BI-RADS 2: Benign finding with no probability of malignancy.
BI-RADS 3: Probably benign, with a very low probability of malignancy (less than 2%), often warranting short-interval follow-up.
BI-RADS 4: Suspicious finding, with a probability of malignancy ranging from 2% to 95%, usually suggesting considering a biopsy. This category is further divided into 4A (low suspicion), 4B (moderate suspicion), and 4C (high suspicion).
BI-RADS 5: Highly suggestive of malignancy (over 95% probability), strongly recommending biopsy.
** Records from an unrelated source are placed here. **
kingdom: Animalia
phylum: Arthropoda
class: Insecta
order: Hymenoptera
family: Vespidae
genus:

Next Steps After a Suspicious Mammogram
When a mammogram reveals a suspicious finding, further evaluation is typically recommended. Most abnormal findings do not turn out to be cancer. The initial step often involves additional imaging.
Diagnostic Mammogram
A diagnostic mammogram takes more focused images of the area of concern, sometimes with special views or magnification. This allows the radiologist to get a clearer picture of the abnormality’s shape, margins, and density.
Breast Ultrasound
Breast ultrasound uses sound waves to create images. It is particularly useful for distinguishing between solid masses and fluid-filled cysts, which appear differently on ultrasound. This can help determine if a mass is benign or requires further investigation.
Breast MRI
In some cases, a breast Magnetic Resonance Imaging (MRI) may be recommended. MRI uses magnetic fields and radio waves to generate detailed images of breast tissue. It is often used for high-risk individuals or when other imaging results are inconclusive.
Biopsy
If imaging tests continue to show a suspicious area, a breast biopsy is typically the next step. A biopsy involves removing a small sample of tissue from the suspicious area for examination under a microscope by a pathologist. This is the definitive method for diagnosing whether a finding is cancerous. Common types include fine needle aspiration (FNA), core needle biopsy, stereotactic biopsy, and ultrasound-guided biopsy, which use imaging to precisely guide the needle. If the biopsy confirms cancer, appropriate treatment can then be planned.